On Sat, Dec 15, 2012 at 5:37 AM, Yuri Astrakhan yuriastrakhan@gmail.com wrote:
My first idea for this email is "dumb continue":
Continuing *is* confusing. In fact, I think you have made an error in your example:
Now there is even a high bug potential -- if there are no more links, API returns just two continues - clcontinue & gapcontinue - which means that if the client makes the same request with the two additional "continue" parameters, API will return the same result again, possibly producing duplicate errors and consuming extra server resources.
Actually, if the client makes the request with both the clcontinue and gapcontinue parameters, it will wind up skipping some results.
Say gaplimit was 3, so the original query returns pages A, B, and C but manages to includes only the categories for A and B. A correct continue would return the remaining categories for B and C. But if you include gapcontinue, you'll instead get pages D, E, and F and never see those categories from C.
Proposal: Query() method from above should be able to take ALL continue values and append ALL of them to the next query, without knowing anything about them, and without removing or changing any of the original request parameters. Query() will do this until server returns a data block with no more <query-continue> section.
That would be quite a change. It would mean the API wouldn't return gapcontinue at all until plcontinue and clcontinue are both exhausted, and then would keep returning the *old* gapcontinue until plcontinue and clcontinue are both exhausted again.
This would break some possible use cases which I'm not entirely sure we should break. For example, I can imagine a bot that would use generator=foo&gfoolimit=1&prop=revisions, follow rvcontinue until it finds whichever revision it is looking for, and then ignore rvcontinue in favor of gfoocontinue to move on to the next page. With "dumb continue", it wouldn't be able to do that.
If I were to redesign continuing right now, I'd just structure it a little more. Instead of something like this like we get now:
<query-continue> <links plcontinue="..." /> <categories clcontinue="..." gclcontinue="..." /> <watchlist wlstart="..." /> <allmessages amfrom="..." /> </query-continue>
I'd return something like this:
<query-continue> <prop> <links plcontinue="..." /> <categories clcontinue="..." /> </prop> <generator> <categories gclcontinue="..." /> </generator> <list> <watchlist wlstart="..." /> </list> <meta> <allmessages amfrom="..." /> </meta> </query-continue>
The client would still have to know how to manipulate list=/meta=/generator=/prop=, particularly when using more than one of these in the same query. But the rules are simpler, it wouldn't have to know that gclcontinue is for generator=categories while clcontinue is for prop=categories, and it would be easy to know what exactly to include in prop= when continuing to avoid repeated results.

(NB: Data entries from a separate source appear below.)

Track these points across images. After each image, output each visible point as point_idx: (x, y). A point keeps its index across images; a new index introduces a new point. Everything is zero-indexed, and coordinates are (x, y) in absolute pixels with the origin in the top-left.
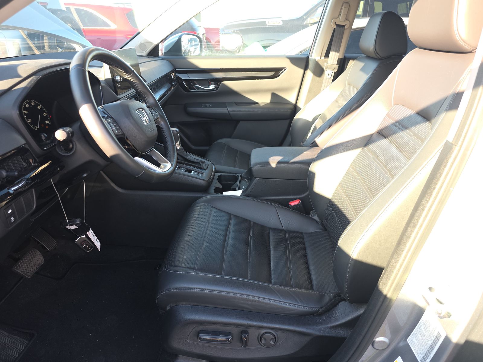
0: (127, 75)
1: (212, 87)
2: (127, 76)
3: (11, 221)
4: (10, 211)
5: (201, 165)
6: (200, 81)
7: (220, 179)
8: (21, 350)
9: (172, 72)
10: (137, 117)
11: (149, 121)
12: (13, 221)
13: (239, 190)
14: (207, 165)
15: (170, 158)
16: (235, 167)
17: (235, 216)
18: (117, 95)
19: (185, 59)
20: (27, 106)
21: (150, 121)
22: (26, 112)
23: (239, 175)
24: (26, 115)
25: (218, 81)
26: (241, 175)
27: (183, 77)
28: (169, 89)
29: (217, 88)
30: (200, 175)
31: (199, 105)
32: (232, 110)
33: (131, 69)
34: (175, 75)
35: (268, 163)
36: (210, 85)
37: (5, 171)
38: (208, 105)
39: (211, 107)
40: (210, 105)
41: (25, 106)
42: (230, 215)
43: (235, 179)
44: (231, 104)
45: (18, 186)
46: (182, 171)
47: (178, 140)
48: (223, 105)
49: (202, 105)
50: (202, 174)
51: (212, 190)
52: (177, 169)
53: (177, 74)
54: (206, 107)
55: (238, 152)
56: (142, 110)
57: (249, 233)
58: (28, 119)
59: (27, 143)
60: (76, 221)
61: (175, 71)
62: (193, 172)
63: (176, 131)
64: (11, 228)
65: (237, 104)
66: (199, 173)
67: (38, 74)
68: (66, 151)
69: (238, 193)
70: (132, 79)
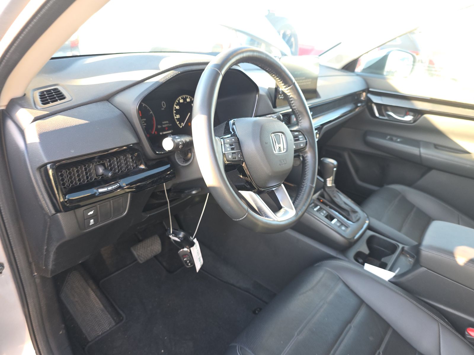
0: (285, 86)
1: (409, 118)
2: (285, 88)
3: (90, 224)
4: (91, 213)
5: (349, 215)
6: (395, 109)
7: (370, 241)
8: (106, 329)
9: (363, 91)
10: (266, 143)
11: (285, 150)
12: (92, 224)
13: (391, 270)
14: (358, 218)
15: (299, 202)
16: (400, 230)
17: (369, 307)
18: (275, 107)
19: (384, 78)
20: (181, 101)
21: (287, 151)
22: (177, 107)
23: (401, 246)
24: (176, 110)
25: (419, 113)
26: (403, 248)
27: (376, 99)
28: (350, 111)
29: (415, 121)
30: (343, 228)
31: (383, 136)
32: (426, 153)
33: (292, 81)
34: (366, 95)
35: (451, 254)
36: (406, 114)
37: (103, 168)
38: (394, 138)
39: (398, 142)
40: (397, 139)
41: (179, 101)
42: (362, 302)
43: (393, 249)
44: (427, 145)
45: (107, 188)
46: (322, 216)
47: (332, 175)
48: (416, 143)
49: (386, 137)
50: (347, 227)
51: (352, 253)
52: (318, 211)
53: (370, 95)
54: (391, 140)
55: (415, 210)
56: (280, 134)
57: (379, 347)
58: (176, 114)
59: (139, 142)
60: (179, 234)
61: (367, 91)
62: (335, 220)
63: (333, 164)
64: (87, 230)
65: (436, 146)
66: (342, 224)
67: (177, 69)
68: (184, 160)
69: (386, 275)
70: (289, 92)
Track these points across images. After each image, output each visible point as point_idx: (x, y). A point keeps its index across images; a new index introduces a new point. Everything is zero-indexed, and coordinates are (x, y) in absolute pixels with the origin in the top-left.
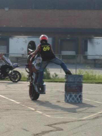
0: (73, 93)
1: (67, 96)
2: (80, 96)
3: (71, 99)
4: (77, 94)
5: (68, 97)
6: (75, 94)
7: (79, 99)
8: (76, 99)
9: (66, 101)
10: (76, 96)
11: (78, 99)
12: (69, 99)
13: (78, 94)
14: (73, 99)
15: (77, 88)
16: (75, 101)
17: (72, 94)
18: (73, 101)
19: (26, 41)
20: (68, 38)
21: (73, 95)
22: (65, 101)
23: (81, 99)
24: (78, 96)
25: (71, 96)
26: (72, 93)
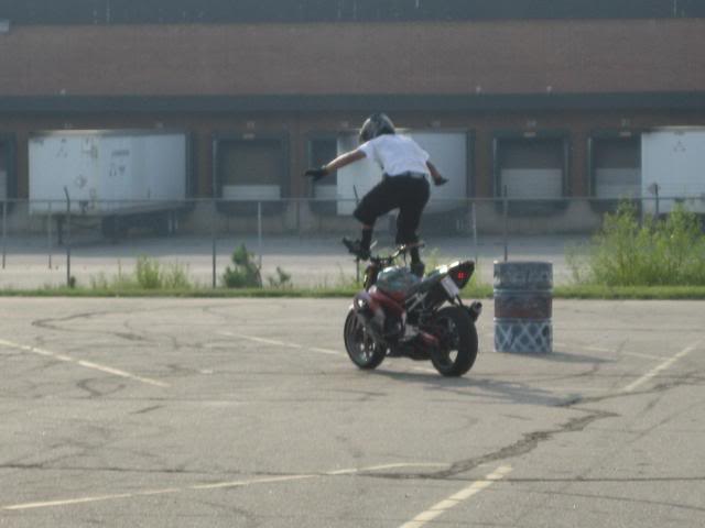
0: (524, 322)
1: (502, 331)
2: (547, 331)
3: (517, 340)
4: (536, 325)
5: (507, 336)
6: (529, 325)
7: (544, 339)
8: (532, 340)
9: (501, 347)
10: (533, 331)
11: (539, 341)
12: (512, 341)
13: (540, 323)
14: (525, 340)
15: (536, 305)
16: (532, 347)
17: (522, 325)
18: (525, 348)
19: (93, 148)
20: (251, 136)
21: (525, 329)
22: (497, 348)
23: (549, 341)
24: (540, 331)
25: (516, 332)
26: (520, 320)
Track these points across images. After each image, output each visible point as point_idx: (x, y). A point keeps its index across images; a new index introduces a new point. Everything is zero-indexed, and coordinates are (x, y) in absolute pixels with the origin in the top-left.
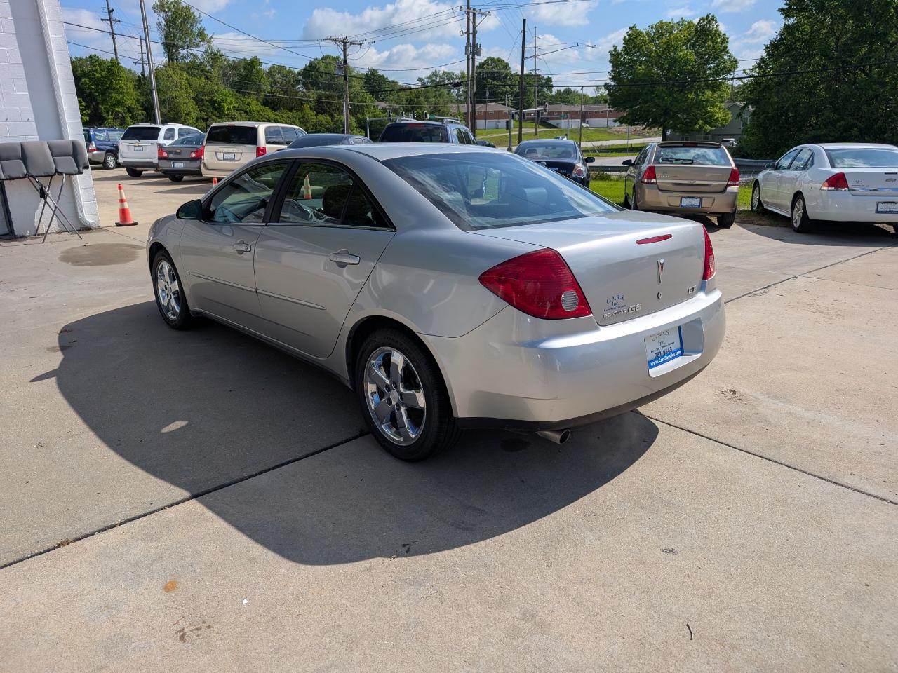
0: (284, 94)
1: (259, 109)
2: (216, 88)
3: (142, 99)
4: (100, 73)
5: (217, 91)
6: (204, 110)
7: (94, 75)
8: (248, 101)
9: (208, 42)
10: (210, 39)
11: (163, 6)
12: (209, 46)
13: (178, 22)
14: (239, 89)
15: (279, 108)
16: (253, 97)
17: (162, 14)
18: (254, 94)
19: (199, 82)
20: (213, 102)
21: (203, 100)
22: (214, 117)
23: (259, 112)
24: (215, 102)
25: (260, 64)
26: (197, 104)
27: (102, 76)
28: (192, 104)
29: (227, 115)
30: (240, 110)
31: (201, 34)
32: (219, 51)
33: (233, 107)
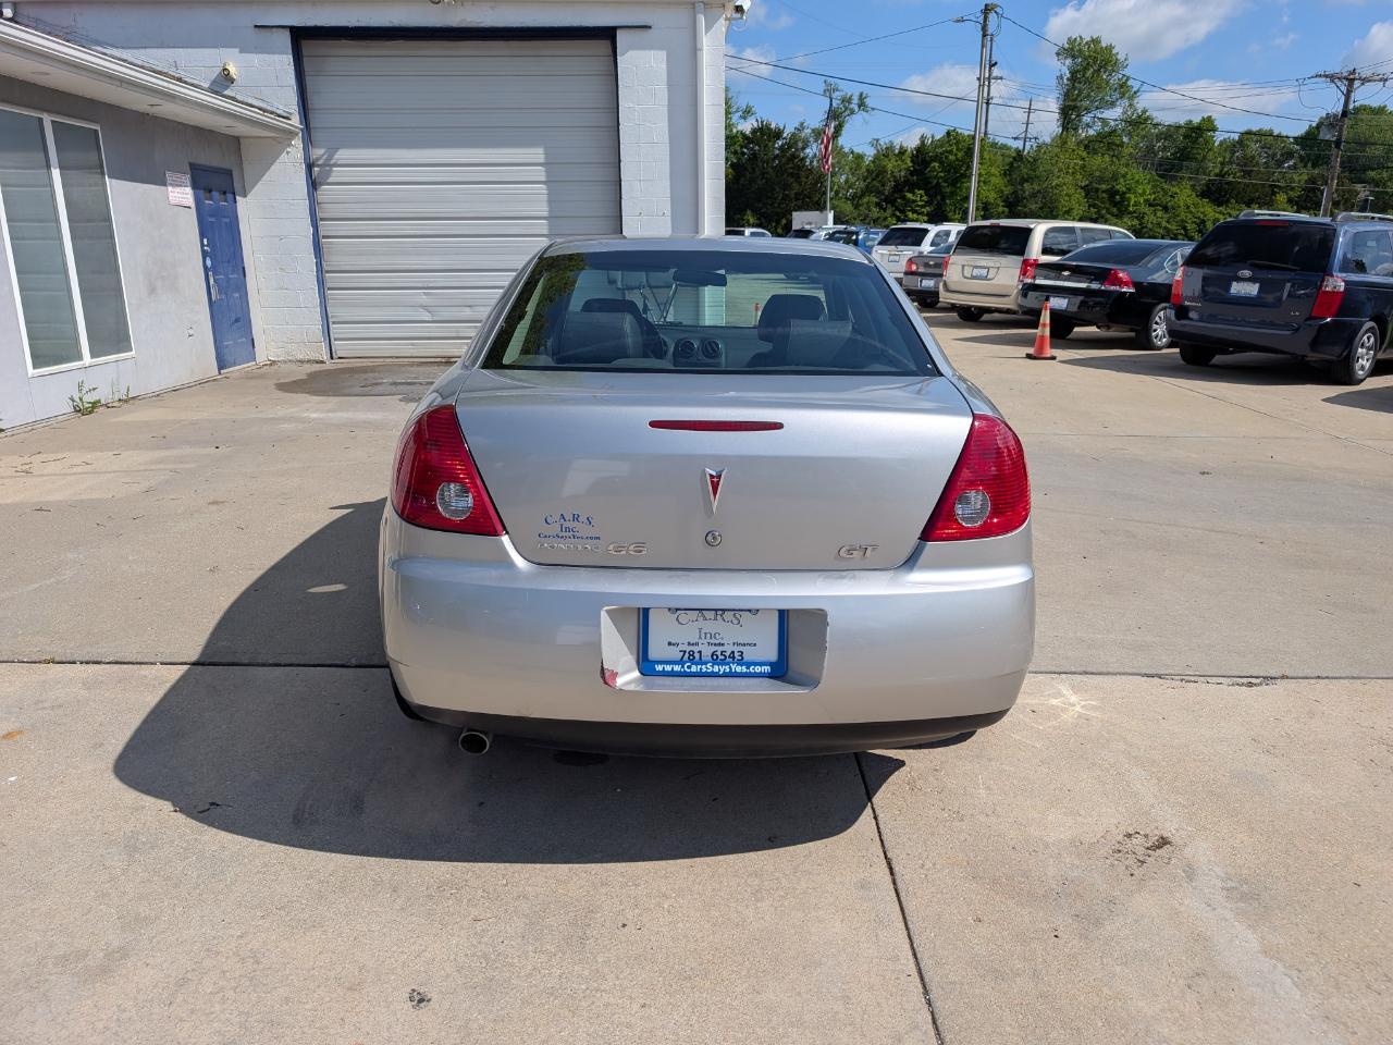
0: (1244, 177)
1: (1189, 202)
2: (1123, 170)
3: (1008, 190)
4: (956, 155)
5: (1124, 176)
6: (1094, 206)
7: (946, 158)
8: (1175, 189)
9: (1131, 98)
10: (1135, 93)
11: (1072, 49)
12: (1131, 105)
13: (1089, 73)
14: (1166, 170)
15: (1228, 201)
16: (1187, 184)
17: (1068, 62)
18: (1190, 178)
19: (1099, 162)
20: (1112, 193)
21: (1097, 190)
22: (1108, 216)
23: (1188, 208)
24: (1117, 192)
25: (1214, 129)
26: (1086, 196)
27: (957, 159)
28: (1079, 195)
29: (1131, 213)
30: (1157, 205)
31: (1123, 88)
32: (1144, 111)
33: (1145, 200)
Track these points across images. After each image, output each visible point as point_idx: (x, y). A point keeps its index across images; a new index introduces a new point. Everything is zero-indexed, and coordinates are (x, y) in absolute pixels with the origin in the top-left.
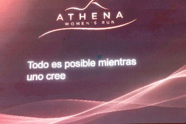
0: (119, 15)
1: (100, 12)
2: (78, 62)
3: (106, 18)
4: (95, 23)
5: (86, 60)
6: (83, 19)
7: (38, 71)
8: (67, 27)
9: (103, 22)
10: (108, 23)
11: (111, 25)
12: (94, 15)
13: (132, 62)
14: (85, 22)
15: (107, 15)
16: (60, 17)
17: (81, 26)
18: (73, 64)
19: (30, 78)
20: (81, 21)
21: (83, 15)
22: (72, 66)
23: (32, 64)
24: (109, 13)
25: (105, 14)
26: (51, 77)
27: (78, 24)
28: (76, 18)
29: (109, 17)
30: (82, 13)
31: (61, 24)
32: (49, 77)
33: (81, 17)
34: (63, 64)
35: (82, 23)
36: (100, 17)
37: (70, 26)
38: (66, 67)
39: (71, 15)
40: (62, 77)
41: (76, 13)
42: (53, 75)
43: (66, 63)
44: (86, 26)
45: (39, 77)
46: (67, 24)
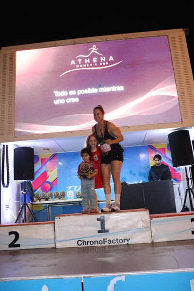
0: (111, 58)
1: (99, 57)
2: (86, 90)
3: (103, 61)
4: (96, 64)
5: (91, 88)
6: (87, 62)
7: (61, 98)
8: (78, 68)
9: (101, 64)
10: (104, 64)
11: (106, 65)
12: (95, 60)
13: (121, 88)
14: (89, 64)
15: (103, 59)
16: (73, 62)
17: (87, 67)
18: (83, 92)
19: (57, 102)
20: (86, 64)
21: (87, 60)
22: (82, 93)
23: (57, 93)
24: (104, 58)
25: (102, 58)
26: (69, 101)
27: (85, 66)
28: (83, 62)
29: (104, 60)
30: (87, 58)
31: (74, 67)
32: (68, 101)
33: (86, 61)
34: (77, 92)
35: (88, 65)
36: (99, 61)
37: (79, 67)
38: (78, 94)
39: (80, 60)
40: (77, 100)
41: (83, 59)
42: (71, 99)
43: (78, 91)
44: (90, 67)
45: (62, 101)
46: (78, 66)
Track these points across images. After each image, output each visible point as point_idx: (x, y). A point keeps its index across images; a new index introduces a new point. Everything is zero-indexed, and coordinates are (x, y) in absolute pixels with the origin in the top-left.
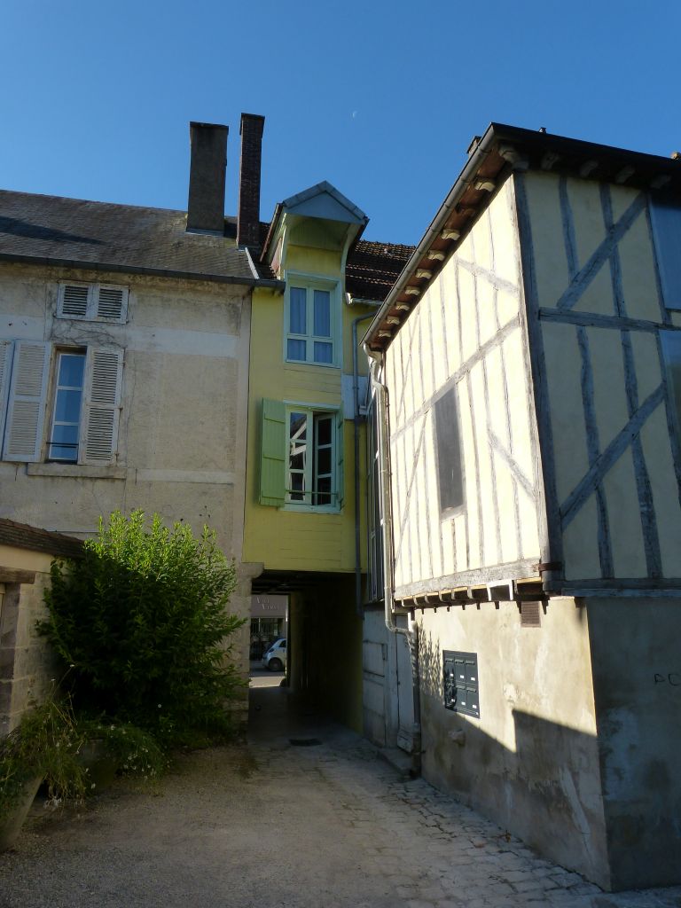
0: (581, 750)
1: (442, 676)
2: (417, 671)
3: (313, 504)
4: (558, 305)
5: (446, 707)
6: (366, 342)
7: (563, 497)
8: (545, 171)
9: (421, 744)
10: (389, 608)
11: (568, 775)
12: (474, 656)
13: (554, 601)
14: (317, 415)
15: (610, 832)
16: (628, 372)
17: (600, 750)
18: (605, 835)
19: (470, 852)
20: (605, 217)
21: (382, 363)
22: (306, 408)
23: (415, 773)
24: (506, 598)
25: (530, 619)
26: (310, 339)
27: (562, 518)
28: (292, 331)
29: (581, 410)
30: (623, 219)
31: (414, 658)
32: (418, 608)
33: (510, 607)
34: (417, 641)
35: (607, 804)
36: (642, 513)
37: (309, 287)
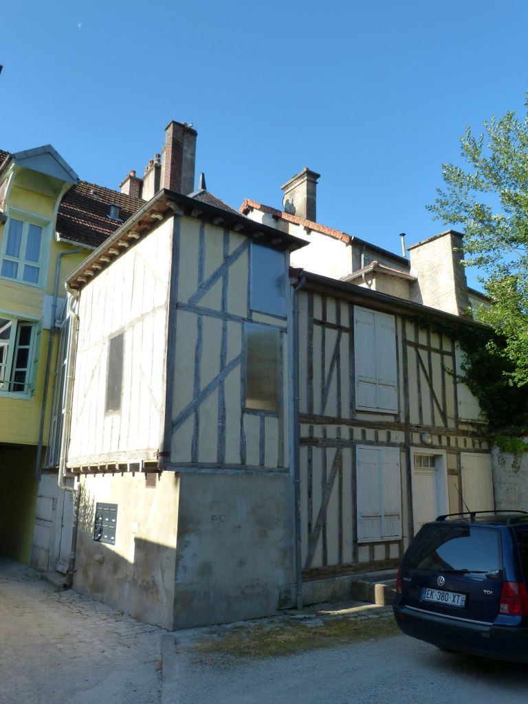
0: (168, 558)
1: (94, 520)
2: (77, 518)
3: (9, 390)
4: (189, 301)
5: (94, 540)
6: (67, 282)
7: (176, 414)
8: (193, 217)
9: (74, 566)
10: (62, 473)
11: (159, 573)
12: (115, 506)
13: (165, 473)
14: (20, 322)
15: (176, 600)
16: (223, 345)
17: (177, 556)
18: (173, 601)
19: (98, 623)
20: (224, 250)
21: (78, 298)
22: (13, 316)
23: (66, 587)
24: (138, 470)
25: (151, 483)
26: (22, 262)
27: (173, 427)
28: (7, 253)
29: (193, 365)
30: (234, 253)
31: (76, 508)
32: (83, 473)
33: (140, 475)
34: (80, 496)
35: (176, 585)
36: (219, 427)
37: (26, 220)
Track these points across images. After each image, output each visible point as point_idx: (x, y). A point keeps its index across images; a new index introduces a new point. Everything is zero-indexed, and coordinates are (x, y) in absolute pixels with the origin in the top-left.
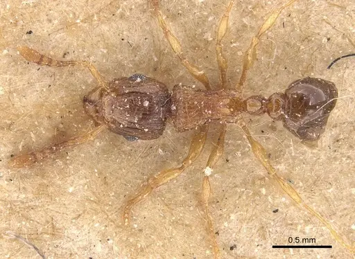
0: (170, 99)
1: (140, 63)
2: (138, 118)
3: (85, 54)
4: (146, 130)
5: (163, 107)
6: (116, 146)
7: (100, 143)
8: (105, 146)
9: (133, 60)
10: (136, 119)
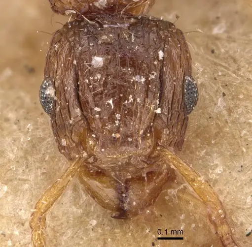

API Implementation details: In the example above where we have a generator & two properties, the next continue would be set to the very first item that had any of the properties incomplete. The properties continue will be as before, except that if there is no more categories, clcategory is set to some magic value like '|' to indicate that it is done and no more SQL requests to categories tables are needed on subsequent calls. The server should not return the maximum number of pages from the generator, if properties enumeration have not reached them yet (e.g. if generatorLimit=max & linksLimit=1 -> will return just the first page with one link on each return)
You can't get away with changing the generator's continue like that and still get correct results, because you can't assume the generator generates pages in the same order every prop module processes them. Nor can you assume each prop module will process pages in the same order. For example, many prop modules order by page_id but may be ASC or DESC on their "dir" parameter.
IMO, if a client wants to ensure it has complete results for any page objects in the result, it should just process all of the prop continuation parameters to completion.
Backwards compatibility: This change might impact any client that will use the presence of the "plcontinue" or "clcontinue" fields as a guide to not use the next "gapcontinue".
That at least is easy enough to avoid: when all non-generator continues are whatever magic value is "ignore", then don't output any of them. You have to be able to detect this anyway to know when to output the new value for the generator's continue.
A less solvable problem is the one I raised above.